Accanto aveva la bella moglie, una modella estone di venticinque anni, e uno stuolo di giornalisti, simbolo immancabile del vero potere. I giornalisti sembravano molto concentrati sulle parole del Ministro. In realtà non lo erano affatto, poiché il loro albo aveva già da tempo deciso, seguendo la più logica delle leggi, che era inutile che tutti prendessero appunti, facessero le stesse domande, registrassero gli stessi discorsi. Tanto alla fine in qualche modo finiva tutto su Internet, e i giornalisti facevano lo stesso pezzo copiandolo da lì. Perciò, in definitiva, l’albo aveva elaborato un nuovo, severissimo codice deontologico, da cui non si doveva mai prescindere: tutte le testate dovevano sempre viaggiare insieme, poi i giornalisti tiravano democraticamente a sorte, e chi usciva faceva l’intervista, o l’articolo di turno. Poi quello che aveva scritto passava il pezzo agli altri che nel frattempo si riposavano e chiacchieravano, e così tutti avevano il loro giornale fatto, con notevole risparmio di energia. Però la faccia concentrata, almeno all’inizio, la dovevano fare tutti. Faceva parte dell’aurea di rispettabilità di qualsiasi Ministro. E il Ministro dei Rapporti con la Criminalità Organizzata era famoso, oltre che per la splendida moglie, anche per il pessimo carattere, e teneva la sua rispettabilità nella massima considerazione.

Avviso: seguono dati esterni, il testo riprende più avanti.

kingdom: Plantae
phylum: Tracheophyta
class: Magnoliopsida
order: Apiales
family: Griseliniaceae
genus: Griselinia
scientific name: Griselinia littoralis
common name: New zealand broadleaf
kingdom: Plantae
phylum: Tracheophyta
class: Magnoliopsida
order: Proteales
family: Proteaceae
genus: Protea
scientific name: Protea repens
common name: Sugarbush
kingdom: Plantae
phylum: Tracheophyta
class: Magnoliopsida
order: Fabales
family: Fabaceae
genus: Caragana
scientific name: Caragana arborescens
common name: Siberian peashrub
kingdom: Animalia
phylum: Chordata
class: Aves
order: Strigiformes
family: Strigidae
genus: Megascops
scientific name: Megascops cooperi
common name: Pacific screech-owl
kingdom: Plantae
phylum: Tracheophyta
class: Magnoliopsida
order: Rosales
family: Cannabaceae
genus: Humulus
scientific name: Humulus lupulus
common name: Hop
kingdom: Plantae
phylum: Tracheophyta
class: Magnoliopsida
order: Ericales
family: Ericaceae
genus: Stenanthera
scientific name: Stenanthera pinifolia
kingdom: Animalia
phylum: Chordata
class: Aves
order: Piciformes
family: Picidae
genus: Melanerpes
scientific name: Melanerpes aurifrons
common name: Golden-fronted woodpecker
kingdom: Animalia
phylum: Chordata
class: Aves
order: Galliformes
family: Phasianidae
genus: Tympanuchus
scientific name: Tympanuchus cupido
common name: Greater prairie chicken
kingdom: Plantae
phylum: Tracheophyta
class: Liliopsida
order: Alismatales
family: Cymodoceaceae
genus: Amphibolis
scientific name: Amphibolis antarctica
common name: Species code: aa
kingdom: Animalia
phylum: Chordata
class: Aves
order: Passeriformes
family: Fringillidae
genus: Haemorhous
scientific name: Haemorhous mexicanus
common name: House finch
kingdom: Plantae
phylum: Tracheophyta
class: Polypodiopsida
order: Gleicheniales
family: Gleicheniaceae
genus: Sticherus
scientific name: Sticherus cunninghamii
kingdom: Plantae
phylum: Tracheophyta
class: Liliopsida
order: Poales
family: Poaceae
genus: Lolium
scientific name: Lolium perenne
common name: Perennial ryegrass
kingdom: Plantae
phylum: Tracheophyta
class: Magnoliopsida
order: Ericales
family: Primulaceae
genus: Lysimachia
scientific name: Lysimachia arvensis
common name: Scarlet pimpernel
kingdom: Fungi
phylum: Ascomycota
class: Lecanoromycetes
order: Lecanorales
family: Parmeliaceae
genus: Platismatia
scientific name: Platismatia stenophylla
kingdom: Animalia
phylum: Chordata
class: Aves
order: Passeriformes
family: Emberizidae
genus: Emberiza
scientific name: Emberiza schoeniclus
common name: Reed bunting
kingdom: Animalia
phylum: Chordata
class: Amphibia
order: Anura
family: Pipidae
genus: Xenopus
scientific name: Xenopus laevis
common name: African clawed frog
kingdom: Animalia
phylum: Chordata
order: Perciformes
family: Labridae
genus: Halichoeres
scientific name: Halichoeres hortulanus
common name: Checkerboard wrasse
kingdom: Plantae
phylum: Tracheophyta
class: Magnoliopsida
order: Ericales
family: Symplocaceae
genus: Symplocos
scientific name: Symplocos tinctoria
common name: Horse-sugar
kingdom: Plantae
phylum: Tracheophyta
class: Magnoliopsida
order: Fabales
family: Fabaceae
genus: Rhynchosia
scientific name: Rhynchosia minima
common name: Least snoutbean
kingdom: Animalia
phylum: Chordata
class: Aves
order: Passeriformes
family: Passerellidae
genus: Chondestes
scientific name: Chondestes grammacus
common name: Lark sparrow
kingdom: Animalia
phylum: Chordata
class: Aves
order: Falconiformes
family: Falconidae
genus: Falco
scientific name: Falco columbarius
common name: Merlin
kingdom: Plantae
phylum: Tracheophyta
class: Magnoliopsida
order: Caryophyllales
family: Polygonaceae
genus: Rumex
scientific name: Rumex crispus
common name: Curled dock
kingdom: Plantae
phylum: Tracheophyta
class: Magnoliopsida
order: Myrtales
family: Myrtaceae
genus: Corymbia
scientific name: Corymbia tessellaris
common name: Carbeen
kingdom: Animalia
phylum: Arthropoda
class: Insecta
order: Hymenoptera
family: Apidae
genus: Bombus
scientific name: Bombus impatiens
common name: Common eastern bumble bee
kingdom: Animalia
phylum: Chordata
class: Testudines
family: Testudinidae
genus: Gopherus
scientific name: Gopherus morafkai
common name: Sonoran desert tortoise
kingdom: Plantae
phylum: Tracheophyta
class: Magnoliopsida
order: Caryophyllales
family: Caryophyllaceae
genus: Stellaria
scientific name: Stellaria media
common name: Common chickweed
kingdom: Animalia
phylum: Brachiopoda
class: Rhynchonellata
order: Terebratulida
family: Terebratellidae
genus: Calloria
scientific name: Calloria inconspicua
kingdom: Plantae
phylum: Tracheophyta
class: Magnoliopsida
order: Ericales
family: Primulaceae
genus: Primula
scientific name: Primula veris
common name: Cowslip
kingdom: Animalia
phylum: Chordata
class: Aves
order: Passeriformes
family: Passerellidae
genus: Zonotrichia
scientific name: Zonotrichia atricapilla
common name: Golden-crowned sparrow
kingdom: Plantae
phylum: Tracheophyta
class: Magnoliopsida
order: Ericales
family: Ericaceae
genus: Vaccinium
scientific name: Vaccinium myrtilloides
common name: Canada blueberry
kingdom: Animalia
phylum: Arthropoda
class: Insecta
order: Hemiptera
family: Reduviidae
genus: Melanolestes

“Dove vanno a finire i ragazzi che in questo stesso momento si stanno iniettando tutta quella droga? Certo, avranno pagato centinaia di euro, per diventare tossicodipendenti, e la Camorra ci avrà fatto su un bell’utile. Ma dove, amici della stampa, dove finiranno in ultima analisi tutti gli eroinomani, tutti i manager rampanti con le narici piene della preziosissima polverina? Dove finiranno quando il loro cuore non reggerà più, e inizierà a pulsare in testa così forte che potranno sentire nelle orecchie il rumore del sangue? Dove andranno a quel punto, tutti quei ricchi drogati?”
Il Ministro fece una pausa a effetto. Conosceva bene i suoi giornalisti. Le pause a effetto erano proprio quello che ci voleva. Vecchi trucchi, ma che funzionavano sempre.
“Finiranno in un letto di ospedale. Si faranno internare in qualche clinica privata. I più pezzenti si faranno visitare a domicilio da qualche laureando in medicina. Comunque sia, una parcella la dovranno pagare, e quei soldi finiranno dritti nelle nostre tasche. Vedete, distinti esponenti della libertà di stampa, dopo oggi lo Stato avrà l’invidiabile posizione di ultimo beneficiario di tutto il ciclo della droga, e sarà l’unico che ci guadagna sempre e comunque, e anche con la migliore posizione etica, il che non guasta mai. Senza dover spacciare una sola bustina, allo Stato andranno tutti i proventi delle costose cure. Pensate a quanti drogati ci sono oggi in Italia. Pensate a quali occasioni di guadagno. Fidatevi, cari giornalisti, oggi ho stipulato un accordo storico. Come ho detto ai cari amici della Camorra, da oggi siamo soci ancora migliori, perché ogni buco in vena fa un malato, ogni malato fa un conto di un dottore, ogni malato guarito fa un nuovo drogato. L’economia gira, e mai come oggi gli screzi tra le nostre organizzazioni sembrano futili e lontani. Lunga vita alla Camorra campana! Lunga vita allo Stato Italiano!”